An Appreciation: Frits Thaulow
Frits Thaulow was a Norwegian artist in the second half of the 20th century. He developed a personal style that combined elements of Realism and Impressionism and was a leader in bringing avant garde art to Norway. He is particularly praised for his handling of light and reflections on water.
Johan Frederik Thaulow was born on October 20 , 1847 in Christiania, later re-named Oslo. His father was a prosperous chemist and in accordance with his wishes, Frits obtained a general education in the Norwegian schools. However, despite having obtained a doctorate, Frits wanted to become an artist and so enrolled in a two-year program at the Academy of Art in Copenhagen.
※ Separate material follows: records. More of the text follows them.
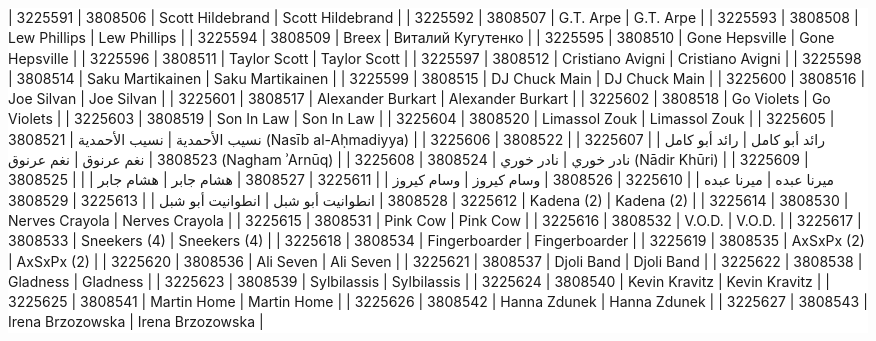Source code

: | 3225591 | 3808506 | Scott Hildebrand | Scott Hildebrand |
| 3225592 | 3808507 | G.T. Arpe | G.T. Arpe |
| 3225593 | 3808508 | Lew Phillips | Lew Phillips |
| 3225594 | 3808509 | Breex | Виталий Кугутенко |
| 3225595 | 3808510 | Gone Hepsville | Gone Hepsville |
| 3225596 | 3808511 | Taylor Scott | Taylor Scott |
| 3225597 | 3808512 | Cristiano Avigni | Cristiano Avigni |
| 3225598 | 3808514 | Saku Martikainen | Saku Martikainen |
| 3225599 | 3808515 | DJ Chuck Main | DJ Chuck Main |
| 3225600 | 3808516 | Joe Silvan | Joe Silvan |
| 3225601 | 3808517 | Alexander Burkart | Alexander Burkart |
| 3225602 | 3808518 | Go Violets | Go Violets |
| 3225603 | 3808519 | Son In Law | Son In Law |
| 3225604 | 3808520 | Limassol Zouk | Limassol Zouk |
| 3225605 | 3808521 | نسيب الأحمدية | نسيب الأحمدية    (Nasīb al-Aḥmadiyya) |
| 3225606 | 3808522 | رائد أبو كامل | رائد أبو كامل |
| 3225607 | 3808523 | نغم عرنوق | نغم عرنوق   (Nagham ʾArnūq) |
| 3225608 | 3808524 | نادر خوري | نادر خوري   (Nādir Khūri) |
| 3225609 | 3808525 | ميرنا عبده | ميرنا عبده |
| 3225610 | 3808526 | وسام كيروز | وسام كيروز |
| 3225611 | 3808527 | هشام جابر | هشام جابر |
| 3225612 | 3808528 | انطوانيت أبو شبل | انطوانيت أبو شبل |
| 3225613 | 3808529 | Kadena (2) | Kadena (2) |
| 3225614 | 3808530 | Nerves Crayola | Nerves Crayola |
| 3225615 | 3808531 | Pink Cow | Pink Cow |
| 3225616 | 3808532 | V.O.D. | V.O.D. |
| 3225617 | 3808533 | Sneekers (4) | Sneekers (4) |
| 3225618 | 3808534 | Fingerboarder | Fingerboarder |
| 3225619 | 3808535 | AxSxPx (2) | AxSxPx (2) |
| 3225620 | 3808536 | Ali Seven | Ali Seven |
| 3225621 | 3808537 | Djoli Band | Djoli Band |
| 3225622 | 3808538 | Gladness | Gladness |
| 3225623 | 3808539 | Sylbilassis | Sylbilassis |
| 3225624 | 3808540 | Kevin Kravitz | Kevin Kravitz |
| 3225625 | 3808541 | Martin Home | Martin Home |
| 3225626 | 3808542 | Hanna Zdunek | Hanna Zdunek |
| 3225627 | 3808543 | Irena Brzozowska | Irena Brzozowska |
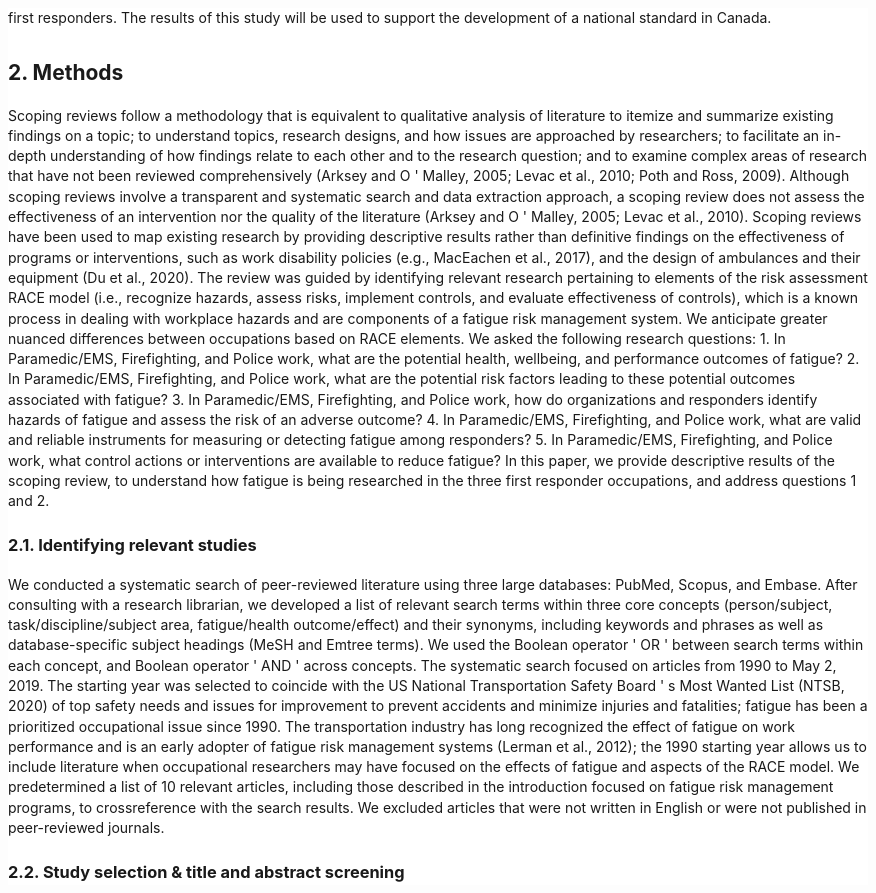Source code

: first responders. The results of this study will be used to support the development of a national standard in Canada.

## 2. Methods
Scoping reviews follow a methodology that is equivalent to qualitative analysis of literature to itemize and summarize existing findings on a topic; to understand topics, research designs, and how issues are approached by researchers; to facilitate an in-depth understanding of how findings relate to each other and to the research question; and to examine complex areas of research that have not been reviewed comprehensively (Arksey and O ' Malley, 2005; Levac et al., 2010; Poth and Ross, 2009). Although scoping reviews involve a transparent and systematic search and data extraction approach, a scoping review does not assess the effectiveness of an intervention nor the quality of the literature (Arksey and O ' Malley, 2005; Levac et al., 2010). Scoping reviews have been used to map existing research by providing descriptive results rather than definitive findings on the effectiveness of programs or interventions, such as work disability policies (e.g., MacEachen et al., 2017), and the design of ambulances and their equipment (Du et al., 2020). The review was guided by identifying relevant research pertaining to elements of the risk assessment RACE model (i.e., recognize hazards, assess risks, implement controls, and evaluate effectiveness of controls), which is a known process in dealing with workplace hazards and are components of a fatigue risk management system. We anticipate greater nuanced differences between occupations based on RACE elements. We asked the following research questions: 1. In Paramedic/EMS, Firefighting, and Police work, what are the potential health, wellbeing, and performance outcomes of fatigue? 2. In Paramedic/EMS, Firefighting, and Police work, what are the potential risk factors leading to these potential outcomes associated with fatigue? 3. In Paramedic/EMS, Firefighting, and Police work, how do organizations and responders identify hazards of fatigue and assess the risk of an adverse outcome? 4. In Paramedic/EMS, Firefighting, and Police work, what are valid and reliable instruments for measuring or detecting fatigue among responders? 5. In Paramedic/EMS, Firefighting, and Police work, what control actions or interventions are available to reduce fatigue? In this paper, we provide descriptive results of the scoping review, to understand how fatigue is being researched in the three first responder occupations, and address questions 1 and 2.

### 2.1. Identifying relevant studies
We conducted a systematic search of peer-reviewed literature using three large databases: PubMed, Scopus, and Embase. After consulting with a research librarian, we developed a list of relevant search terms within three core concepts (person/subject, task/discipline/subject area, fatigue/health outcome/effect) and their synonyms, including keywords and phrases as well as database-specific subject headings (MeSH and Emtree terms). We used the Boolean operator ' OR ' between search terms within each concept, and Boolean operator ' AND ' across concepts. The systematic search focused on articles from 1990 to May 2, 2019. The starting year was selected to coincide with the US National Transportation Safety Board ' s Most Wanted List (NTSB, 2020) of top safety needs and issues for improvement to prevent accidents and minimize injuries and fatalities; fatigue has been a prioritized occupational issue since 1990. The transportation industry has long recognized the effect of fatigue on work performance and is an early adopter of fatigue risk management systems (Lerman et al., 2012); the 1990 starting year allows us to include literature when occupational researchers may have focused on the effects of fatigue and aspects of the RACE model. We predetermined a list of 10 relevant articles, including those described in the introduction focused on fatigue risk management programs, to crossreference with the search results. We excluded articles that were not written in English or were not published in peer-reviewed journals.

### 2.2. Study selection & title and abstract screening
Like most other art schools in Europe at this time, the focus of the Academy of Art was on Neoclassical art. There, Frits studied under Carl Frederik Sørensen, a well-known Danish maritime artist.
Following his studies in Denmark, Frits went to Germay where he studied at the Baden School of Art in Karlsruhe. There he studied with Hans Frederik Gude, a popular Norwegian Romantic painter.
In 1874, Frits married Ingeborg Charlotte Gad, whoose sister Mette was married to Paul Gauguin. Frits and Charlotte had a daughter a year later.
After finishing his studies in Germany, Frits moved to Paris in 1875. The focus of his work at this point was maritime art. However, despite his rather conservative education, Frits was open to the more avant garde styles of art that were revolutionizing the French art scene. Frits liked the Realist paintings of Jules Bastien-Lepage but he was also interested in the work of the Impressionists, who had just had their first group exhibition the year before.
In 1879, Frits returned to Scandinavia Together with his friend the painter Christian Krohg, Frits spent the summer and autumn in Skagen in northern Denmark. The area provided numerous opportunities for landscapes and seascapes. While not adopting the techniques of the Impressionists, Frits began to incorporate their approach into his art thus creating his own version of Impressionism.
Returning to Norway in 1880, Frits was soon recognized as a leader among Norway's young artists. He challenged Christiania's conservative art establishment with ideas that he had learned in France. In addition, like the Impressionists in France, he helped to organize an exhibition in opposition to the establishment exhibitions where juries decided what work would be accepted for exhibition.
Frits remained in Norway for 12 years. During this period, he focused on landscapes and seascapes. In addition to painting scenes of his native Norway, Frits also traveled to Scotland, France and to Venice.
In 1886, Frits divorced his first wife. Later that year, he married Alexandra Lasson. Together, they would have three children.
Frits moved permanently to France in 1892. At first, he settled in Paris but did not find inspiration in the city's urban landscape. Therefore, he shifted to the French countryside, living in several smaller towns including Dieppe.
Active in French art scene, Frits became friends with artists including Auguste Rodin and Claude Monet. Monet and Thaulow and Monet would paint together in Normandy. Thaulow also persuaded Monet to visit Norway, which Monet did in 1895, staying with his stepson. Despite inclement weather, Monet produced some 30 paintings during this two-month visit.
Frits also continued to travel. He returned to Norway a number of times. In addition, he traveled through Northern Italy to Venice several times.
During his time in France, Frits produced about 50 paintings a year. He was exhibited widely in galleries such as Galeries Georges Petit and Cie in Paris as well as collective exhibitions in Munich, Berlin and Paris. He received the grand prize at the Exposition Universelle in Paris in 1900. In addition to being appointed a commander of the 2nd Royal Norwegian Order of St. Olav in 1905, he received the French Legion of Honor, Order of Saints Maurice and Lazarus from Italy and the Order of Nichan Iftikhar from Tunisia.
Frits died in the Netherlands in 1905 from complications stemming from diabettes.
Thaulow spent much of his life in France and so many of his works are scenes of France. Above: "Le Cure." Below: "A Chateau in Normandy".
Thaulow was often inspired by scenes in which a sweeping river flows toward the viewer. He is noted for his handling of light and reflections on the water. Above: "The Mill Stream". Below: "An Orchard By A River."
Thaulow visited Venice several times. Above: "The Rialto". Below: "An Area of Venice."